- **Written exercise**
From the items below, pull out every line that contains the word "roll".

(Data records)
################
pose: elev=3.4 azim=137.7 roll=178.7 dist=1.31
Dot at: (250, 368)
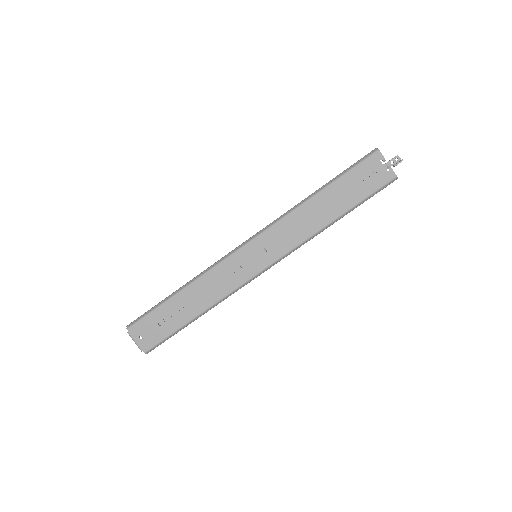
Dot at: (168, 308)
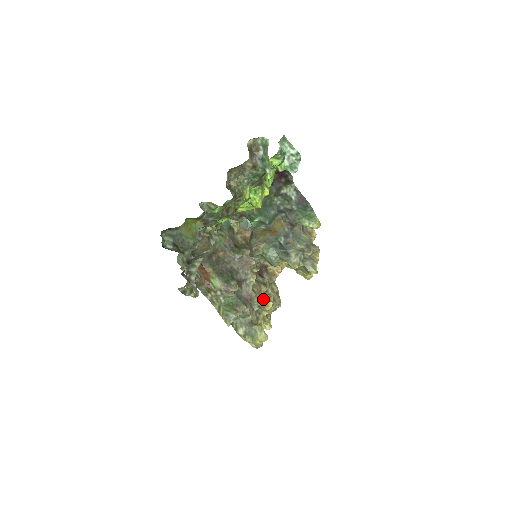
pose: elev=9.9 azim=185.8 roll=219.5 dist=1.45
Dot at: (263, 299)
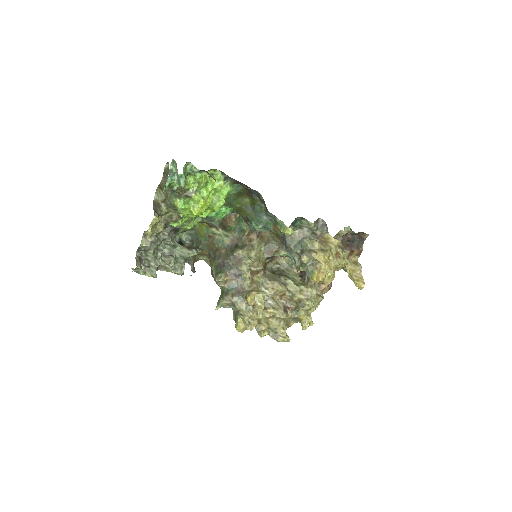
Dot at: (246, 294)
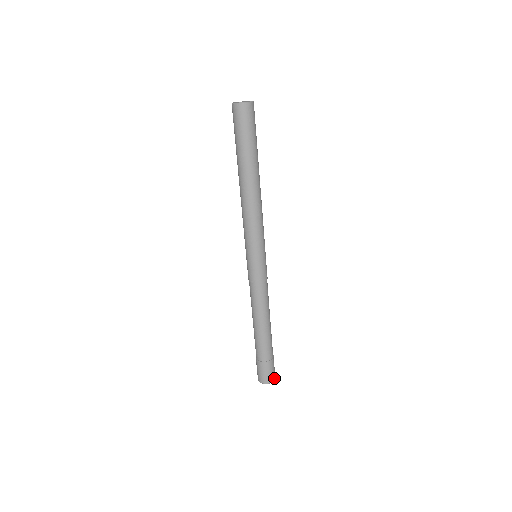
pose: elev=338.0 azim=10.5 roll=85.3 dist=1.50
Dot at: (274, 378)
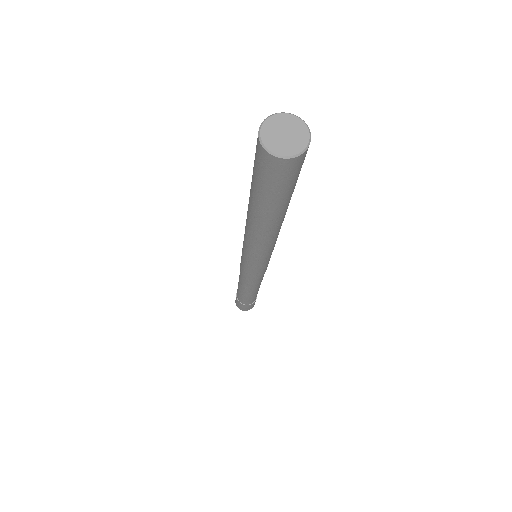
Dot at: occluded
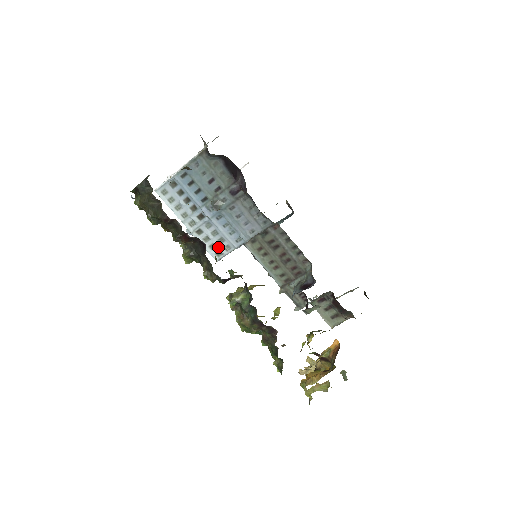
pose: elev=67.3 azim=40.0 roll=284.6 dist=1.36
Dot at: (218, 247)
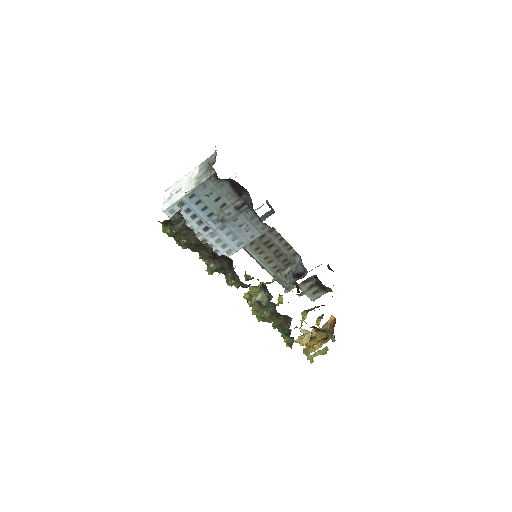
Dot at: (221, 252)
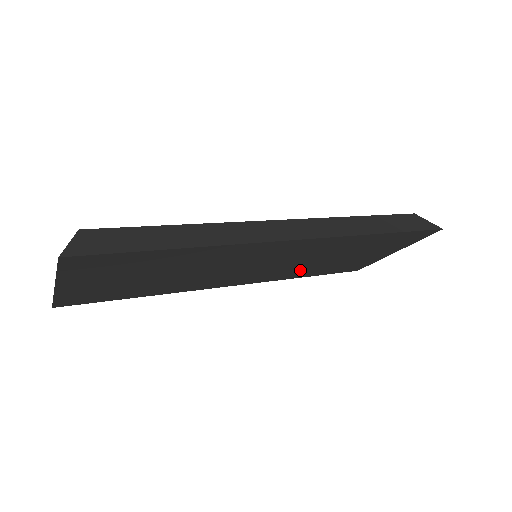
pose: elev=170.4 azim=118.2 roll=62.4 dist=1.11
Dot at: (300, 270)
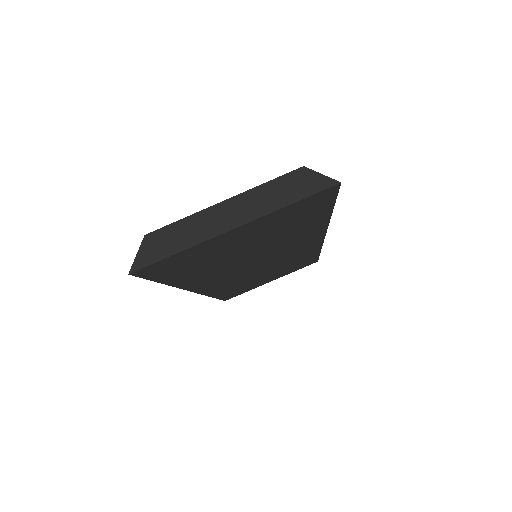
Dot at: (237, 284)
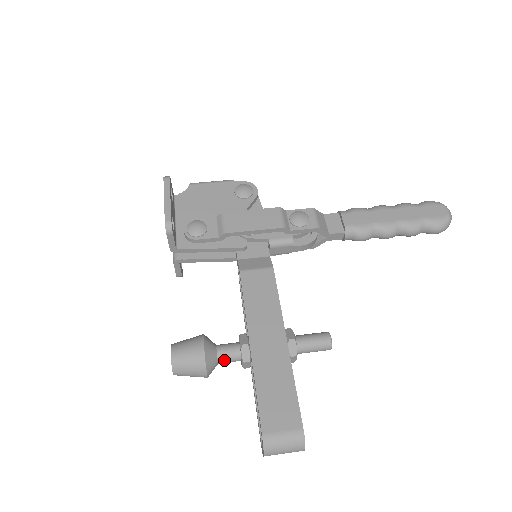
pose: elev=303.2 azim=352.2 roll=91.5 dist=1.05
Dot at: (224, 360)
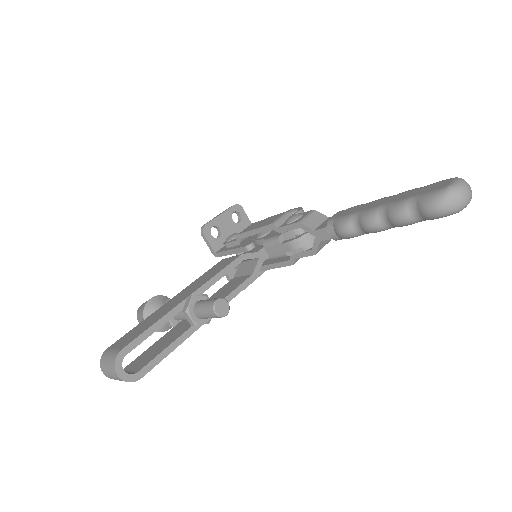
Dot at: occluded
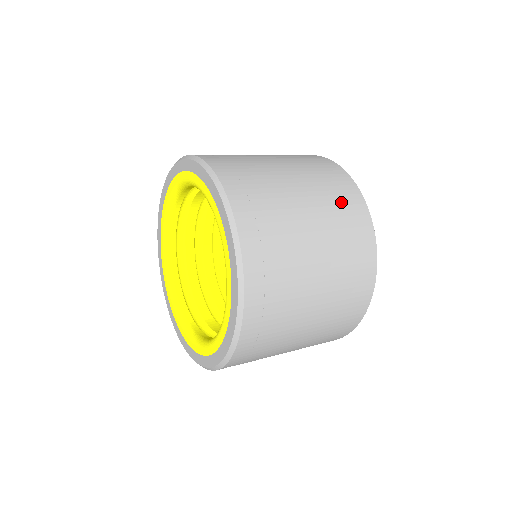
################
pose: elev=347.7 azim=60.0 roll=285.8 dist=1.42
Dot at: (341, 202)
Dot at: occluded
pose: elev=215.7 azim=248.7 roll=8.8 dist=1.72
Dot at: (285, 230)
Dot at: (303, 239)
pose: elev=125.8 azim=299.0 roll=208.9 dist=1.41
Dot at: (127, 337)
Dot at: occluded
################
- **Exercise response**
pose: elev=3.4 azim=137.7 roll=178.7 dist=1.31
pose: elev=9.9 azim=185.8 roll=219.5 dist=1.45
pose: elev=338.0 azim=10.5 roll=85.3 dist=1.50
pose: elev=67.3 azim=40.0 roll=284.6 dist=1.36
pose: elev=170.4 azim=118.2 roll=62.4 dist=1.11
pose: elev=303.2 azim=352.2 roll=91.5 dist=1.05
pose: elev=347.7 azim=60.0 roll=285.8 dist=1.42
pose: elev=215.7 azim=248.7 roll=8.8 dist=1.72
pose: elev=125.8 azim=299.0 roll=208.9 dist=1.41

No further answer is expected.